Mais il y a de l'autre revers de la médaille. J'étais assis un soir, la semaine dernière, dans le café de mon éditeur, quand une femme d'une quarantaine d'année s'est approchée et m'a demandé si elle pouvait s'asseoir à côté de moi. Elle voulait parler avec moi au sujet de mon roman, des prêts arrivant à expiration, et également de la population grecque qui ploie sous le poids de la crise financière. A la fin, elle me dit: "J'enseigne dans une école secondaire dans l'une des banlieues nord d'Athènes. Chaque jour, je me reproche sur la manière dont nous avons élevé nos enfants. "

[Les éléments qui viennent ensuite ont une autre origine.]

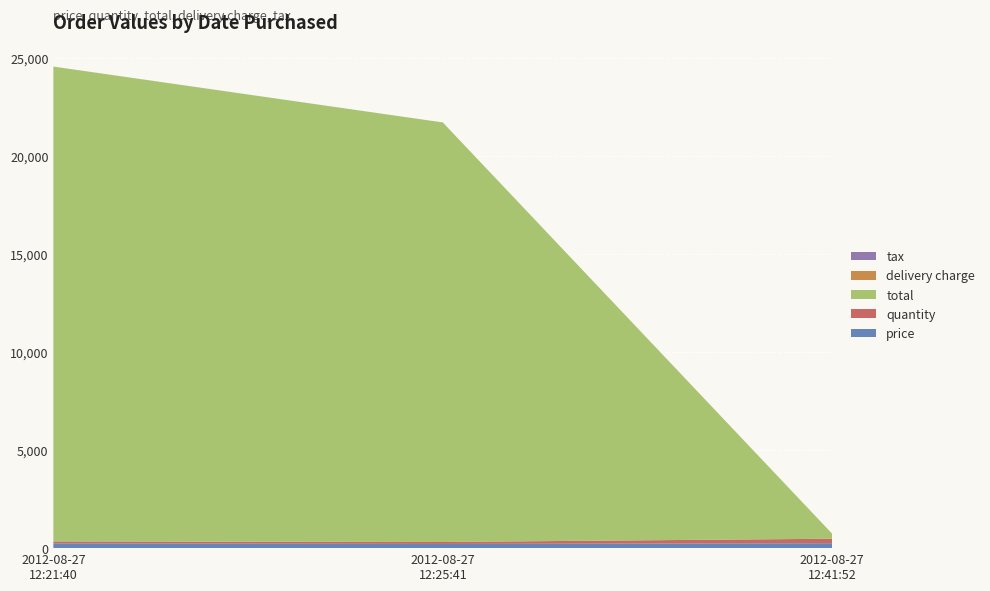

Reading right to left, what are all the values shown in this chart?

price: 251.3	213.8	242.0
quantity: 228.0	100.0	100.0
total: 251.3	21381.0	24200.0
delivery charge: 0.0	0.0	0.0
tax: 0.0	0.0	0.0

"Que voulez-vous dire," je lui ai demandé.

"Je regarde ces enfants tous les jours pendant la pause. Ils ne parlent que de voitures, des jeans Armani et des T-shirts Gucci. Ils n'ont aucune idée de la crise et sur ce qui les attend. Ils viennent à l'école choyés par leurs parents et ensuite nous les gâtons encore plus. "

Deux écoles, deux sortes de personnes - c'est la Grèce. Les uns vivent dans les quartiers pauvres, les autres dans les quartiers riches. Vous voyez déjà la différence de ces jeunes. Les parents dans les banlieues riches donnent une voiture à leurs enfants dès qu'ils obtiennent un diplôme du secondaire. Ils ne peuvent pas supporter l'idée que leur progéniture prenne le bus à l'université comme les étudiants normaux.

Un journaliste qui était au bureau de collecte du chômage pour obtenir des informations parlait à un jeune homme. "Jurez-vous de ne pas utiliser mon nom», lui disait-il. «Ma mère ne sait pas que je suis ici et sans emploi."

J'attendais à un arrêt d'autobus plus tôt dans la semaine. Un homme âgé montrait la ligne d'attente  des taxis. «Personne ne prend plus de taxis", a-t-il dit. «Et il y a moins d'embouteillages ces derniers temps. Les gens utilisent moins leurs voiture, parce que l'essence coûte trop cher. "

"Oui, les temps sont durs», répondis-je.

"Vous croyez ?" Répondit-il. "J'ai grandi dans les années 40, une époque de grande pauvreté. Vous savez, je suis allé à l'école pieds nus, parce que je n'avais qu'une paire de chaussures et je ne pouvais pas les user. "

Plutôt vrai, mais la génération post-1981 n'a pas grandi dans un moment de vraie pauvreté, mais dans un moment de fausse prospérité, et elle panique quand elle pense à y renoncer. Elle sait autant de choses sur la pauvreté que sur le désert. Les jeunes d'aujourd'hui sont les enfants d'une génération qui a été façonnée par le soulèvement appelé "polytechnique" de Novembre 1973, lorsque les étudiants ont protesté contre la dictature militaire qui a ensuite été réprimée dans le sang.

La génération Polytechnique a détruit ce pays. Ils voulaient construire une nouvelle Grèce avec le jargon de la gauche et ils ont échoué. Ceux qui avaient une intégrité se sont retirés pour prendre soin d'eux-mêmes. Les autres sont entrés en politique où se sont offerts pour eux-mêmes un emploi lucratif, faisant affaire grâce au système ou ont décroché un poste bien rémunéré dans la bureaucratie de l'Etat.

Au début des années 80, ce jargon gauchiste était crucial si vous vouliez entrer en politique sous la bannière du PASOK ou décrocher un poste dans la bureaucratie de l'Etat. N'importe qui, sans une bonne compréhension du jargon, faisait partie de l'ancien système réactionnaire. En attendant, certaines de ces personnes sont devenus des riches sales. Mais ils utilisent toujours le même jargon gauchiste. Mais c'est devenu une mascarade.

Ils ont été les gagnants d'hier. Leurs enfants sont parmi les perdants d'aujourd'hui. Et demain, les pères vont sentir venir la colère de leurs enfants.